PROVIDED RECORDS =>
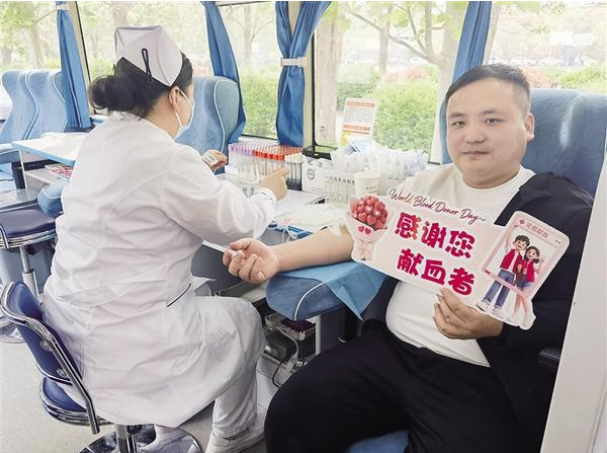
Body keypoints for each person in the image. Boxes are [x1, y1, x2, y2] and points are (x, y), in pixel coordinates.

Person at [223, 64, 594, 453]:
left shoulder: (562, 212)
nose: (472, 135)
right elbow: (357, 232)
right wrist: (275, 256)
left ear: (528, 125)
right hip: (390, 352)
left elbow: (577, 315)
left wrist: (497, 326)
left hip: (477, 376)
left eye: (492, 119)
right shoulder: (427, 184)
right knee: (291, 412)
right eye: (458, 122)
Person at [42, 26, 288, 453]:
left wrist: (198, 176)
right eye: (190, 94)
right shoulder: (168, 157)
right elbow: (241, 222)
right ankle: (233, 433)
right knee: (244, 316)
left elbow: (138, 195)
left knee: (198, 291)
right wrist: (270, 192)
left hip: (66, 329)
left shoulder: (100, 139)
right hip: (123, 346)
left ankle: (163, 425)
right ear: (177, 96)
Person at [478, 229, 529, 315]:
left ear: (525, 248)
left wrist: (517, 279)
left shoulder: (521, 258)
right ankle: (486, 301)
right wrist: (511, 230)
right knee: (496, 285)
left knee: (506, 290)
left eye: (523, 244)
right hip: (504, 272)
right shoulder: (509, 250)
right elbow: (508, 241)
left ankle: (498, 307)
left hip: (512, 275)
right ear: (514, 242)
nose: (520, 244)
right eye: (519, 242)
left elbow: (520, 271)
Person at [510, 245, 544, 328]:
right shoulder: (523, 261)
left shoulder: (532, 264)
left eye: (533, 253)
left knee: (524, 297)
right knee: (518, 298)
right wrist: (517, 275)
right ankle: (515, 315)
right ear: (526, 253)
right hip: (521, 279)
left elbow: (539, 272)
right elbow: (518, 271)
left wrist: (541, 263)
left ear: (536, 256)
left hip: (529, 281)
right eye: (529, 252)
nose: (530, 254)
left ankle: (528, 314)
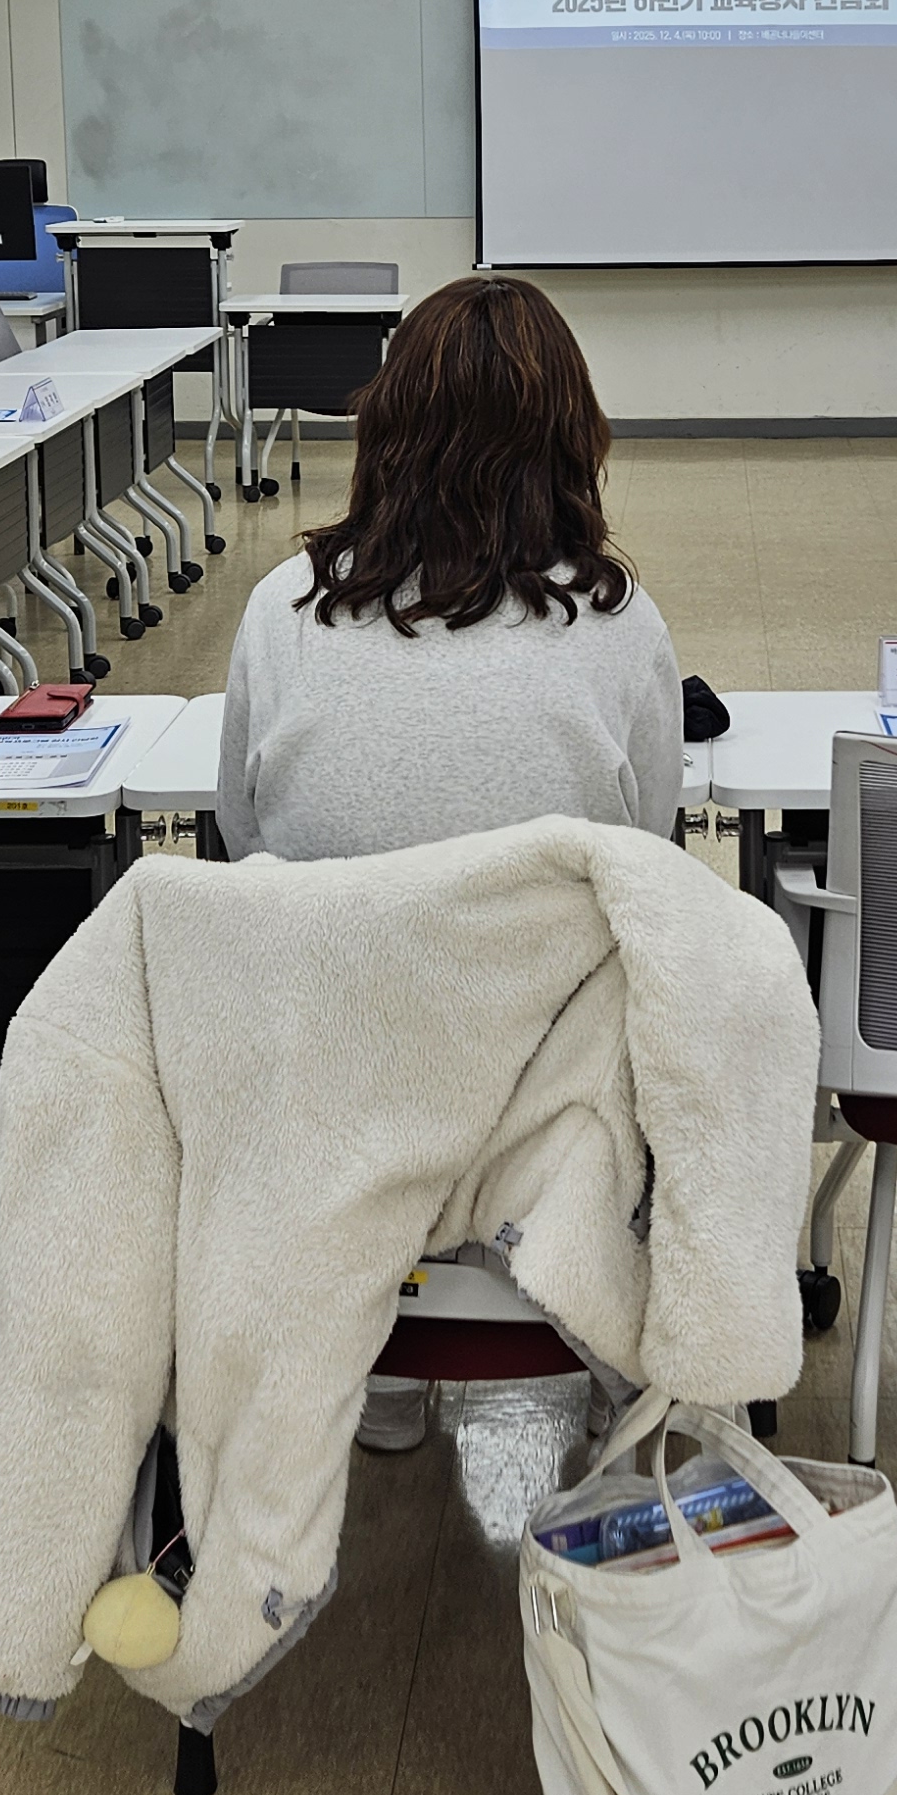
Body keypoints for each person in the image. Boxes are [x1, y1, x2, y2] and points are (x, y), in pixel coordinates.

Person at [213, 271, 684, 1454]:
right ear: (572, 440)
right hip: (545, 1101)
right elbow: (650, 856)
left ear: (385, 427)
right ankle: (615, 1344)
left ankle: (378, 1351)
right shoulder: (619, 622)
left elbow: (244, 834)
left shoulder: (280, 610)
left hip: (339, 1098)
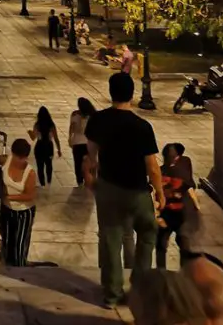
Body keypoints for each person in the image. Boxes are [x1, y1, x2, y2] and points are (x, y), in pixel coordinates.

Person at [85, 72, 164, 307]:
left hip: (109, 188)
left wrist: (93, 173)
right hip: (137, 191)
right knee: (148, 233)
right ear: (133, 93)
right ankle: (139, 286)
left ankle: (112, 294)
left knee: (111, 239)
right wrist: (159, 192)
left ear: (111, 92)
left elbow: (91, 154)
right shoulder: (142, 126)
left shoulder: (98, 120)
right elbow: (152, 167)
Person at [156, 143, 200, 269]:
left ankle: (179, 274)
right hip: (170, 213)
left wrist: (196, 204)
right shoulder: (162, 171)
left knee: (180, 244)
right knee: (164, 245)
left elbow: (189, 188)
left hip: (179, 214)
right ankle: (167, 274)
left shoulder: (182, 166)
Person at [0, 138, 37, 267]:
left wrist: (9, 197)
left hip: (24, 212)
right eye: (17, 157)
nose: (20, 161)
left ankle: (21, 269)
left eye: (23, 158)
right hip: (6, 209)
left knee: (20, 244)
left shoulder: (30, 173)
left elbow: (30, 195)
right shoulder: (6, 160)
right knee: (7, 241)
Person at [28, 106, 62, 187]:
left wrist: (30, 133)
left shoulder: (37, 125)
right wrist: (59, 149)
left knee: (40, 166)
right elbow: (56, 138)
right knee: (49, 164)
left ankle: (42, 183)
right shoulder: (51, 125)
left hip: (39, 146)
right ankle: (49, 181)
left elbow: (33, 138)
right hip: (49, 146)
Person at [69, 97, 96, 186]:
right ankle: (90, 180)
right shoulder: (93, 115)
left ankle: (79, 181)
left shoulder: (75, 114)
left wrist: (70, 138)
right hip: (89, 143)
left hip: (77, 142)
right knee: (90, 164)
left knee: (78, 163)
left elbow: (72, 128)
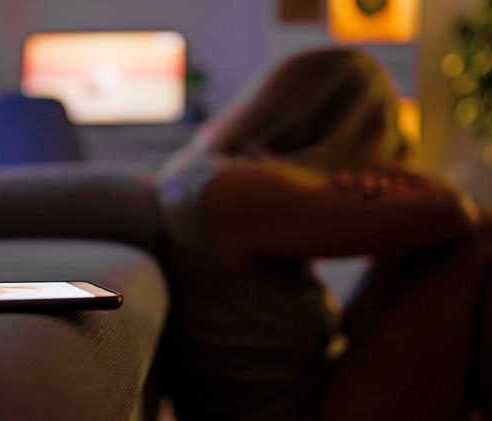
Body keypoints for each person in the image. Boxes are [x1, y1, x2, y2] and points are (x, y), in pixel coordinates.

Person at [156, 47, 492, 420]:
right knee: (479, 237)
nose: (397, 158)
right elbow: (453, 213)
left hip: (308, 400)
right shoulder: (240, 191)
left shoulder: (217, 179)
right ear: (355, 130)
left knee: (420, 245)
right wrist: (399, 181)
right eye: (391, 138)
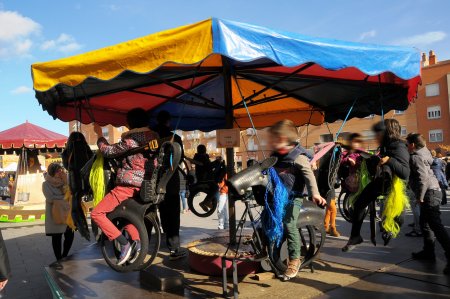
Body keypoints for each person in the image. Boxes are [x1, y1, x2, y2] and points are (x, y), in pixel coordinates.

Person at [91, 108, 159, 265]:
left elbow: (107, 151)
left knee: (97, 214)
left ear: (131, 123)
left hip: (127, 185)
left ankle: (124, 243)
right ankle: (136, 242)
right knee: (129, 214)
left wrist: (99, 134)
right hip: (146, 186)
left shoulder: (131, 140)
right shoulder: (154, 137)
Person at [268, 120, 326, 280]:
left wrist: (315, 193)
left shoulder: (298, 157)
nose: (274, 143)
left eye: (278, 140)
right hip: (279, 197)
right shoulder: (274, 157)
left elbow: (309, 176)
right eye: (273, 140)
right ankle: (271, 252)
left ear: (289, 140)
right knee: (270, 221)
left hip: (294, 197)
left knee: (289, 223)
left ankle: (295, 259)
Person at [343, 119, 410, 252]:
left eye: (378, 133)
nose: (375, 137)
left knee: (396, 216)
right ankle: (355, 236)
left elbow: (405, 173)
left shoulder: (399, 146)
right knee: (359, 204)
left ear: (387, 132)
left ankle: (389, 231)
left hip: (395, 188)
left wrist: (389, 160)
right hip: (382, 182)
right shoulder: (385, 146)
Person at [406, 133, 450, 275]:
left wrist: (420, 196)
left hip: (428, 192)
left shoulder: (416, 156)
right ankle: (428, 251)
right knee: (425, 223)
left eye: (407, 144)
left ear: (412, 145)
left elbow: (423, 178)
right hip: (434, 190)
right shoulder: (424, 151)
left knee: (436, 226)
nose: (407, 147)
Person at [152, 110, 186, 260]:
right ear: (168, 121)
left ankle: (166, 239)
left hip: (154, 179)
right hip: (171, 180)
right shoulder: (175, 137)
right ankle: (174, 248)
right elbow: (181, 157)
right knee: (173, 213)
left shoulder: (151, 136)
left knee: (162, 210)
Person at [43, 163, 75, 270]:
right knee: (56, 237)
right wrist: (64, 198)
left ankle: (65, 255)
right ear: (52, 172)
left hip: (67, 213)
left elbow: (71, 193)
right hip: (55, 214)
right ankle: (58, 258)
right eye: (57, 171)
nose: (60, 173)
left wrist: (66, 184)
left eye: (61, 170)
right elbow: (50, 198)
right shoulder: (46, 184)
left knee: (70, 235)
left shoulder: (65, 182)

EXERCISE GOAL =>
The expected answer is an exact copy of the lines above, beginning at the line with "right hip: (137, 191)" and ending at the line with "left wrist: (196, 204)", with both ends in.

ANSWER FOR THE TASK =>
right hip: (137, 191)
right knee: (148, 233)
right ear: (133, 93)
right ankle: (139, 286)
left ankle: (112, 294)
left knee: (111, 239)
right wrist: (159, 192)
left ear: (111, 92)
left elbow: (91, 154)
right shoulder: (142, 126)
left shoulder: (98, 120)
right elbow: (152, 167)
Person at [156, 143, 200, 269]:
left ankle: (179, 274)
right hip: (170, 213)
left wrist: (196, 204)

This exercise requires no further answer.